Political parties not covered under RTI Act: CIC
The Central Information Commission has ruled that political parties are not covered under the Right to Information Act.
New Delhi: The Central Information Commission has ruled that political parties are not covered under the Right to Information Act.
Dismissing a petition of an RTI applicant, the CIC said political parties could not be covered under the Act just because they are provided government subsidies like premises at prime locations and free airtime for media broadcast during elections among others.
"Even under Section 2 (h) (of the RTI Act) simply concessions provided to any private agency by Government cannot be construed as that agency being owned, controlled or substantially financed directly or indirectly by funds provided by Government," Chief Information Commissioner Wajahat Habibullah said while rejecting a petition filed by RTI applicant Balwant Singh Khera.
Khera who hails from Hoshiarpur in Punjab has sought some information from 12 political parties including Congress, BJP, CPI, CPM among others but did not got any answer from them.
While CPI, CPI (M) replied that they are not covered under the RTI Act, Janata Dal (United) simply returned his application with the fee. The remaining parties did not send any reply to his application.
Khera argued before the Commission that Section 2 (h) (ii) of the RTI Act mentions that `non Government Organisation substantially financed, directly or indirectly by funds provided by the appropriate government` are covered under the Act.
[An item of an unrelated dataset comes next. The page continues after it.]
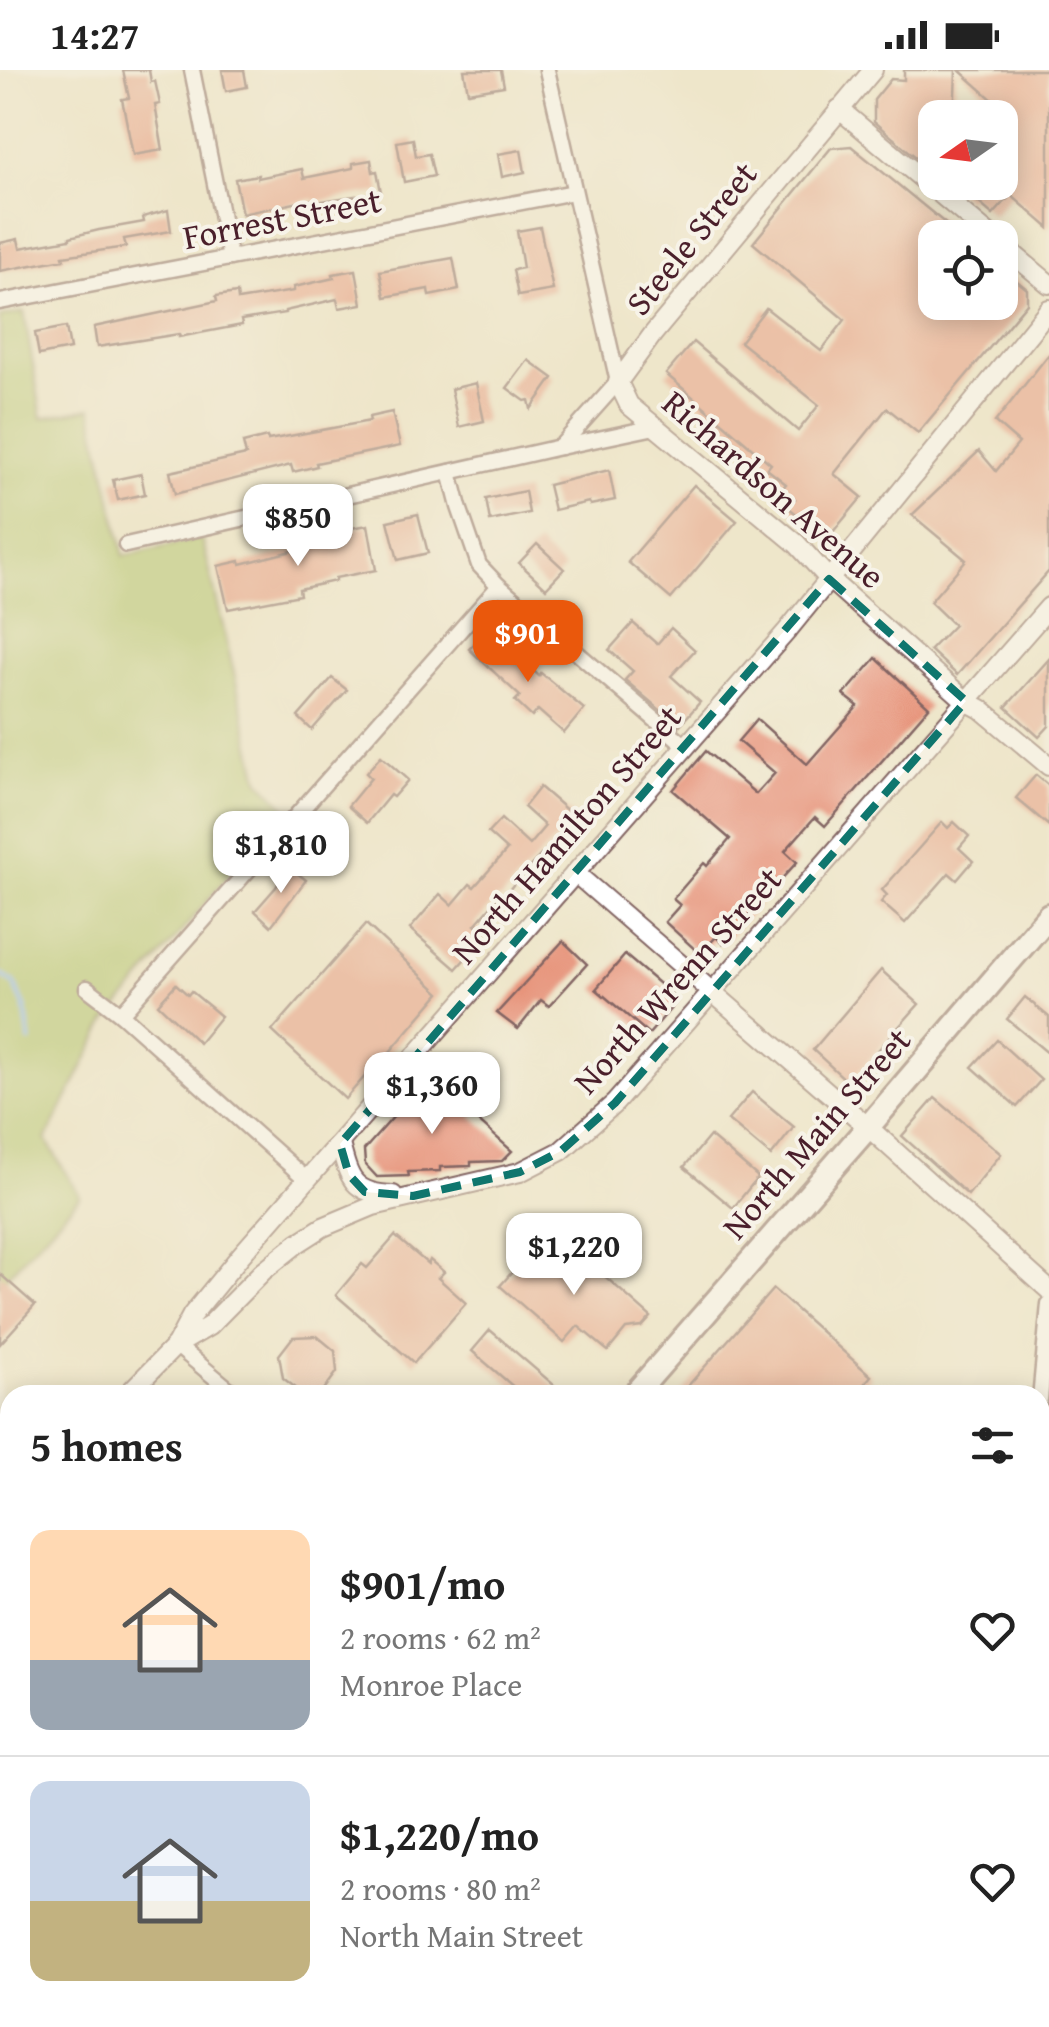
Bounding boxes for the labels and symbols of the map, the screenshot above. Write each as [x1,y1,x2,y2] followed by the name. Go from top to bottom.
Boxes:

"Given the substantial facilities that are provided by the government to registered and recognised political parties such as office accommodation in government-owned houses...”
"...In New Delhi as well as in the states, the provision of electoral rolls free to political parties, free airtime during election campaigns, it can be safely said political parties are `non-government organisation` substantially financed, directly or indirectly by funds provided by the appropriate Government," Khera said.
Habibullah in his decision said, "We cannot...agree that political parties fall within definition of public authority as defined in any clauses of Section 2(h) of the RTI Act."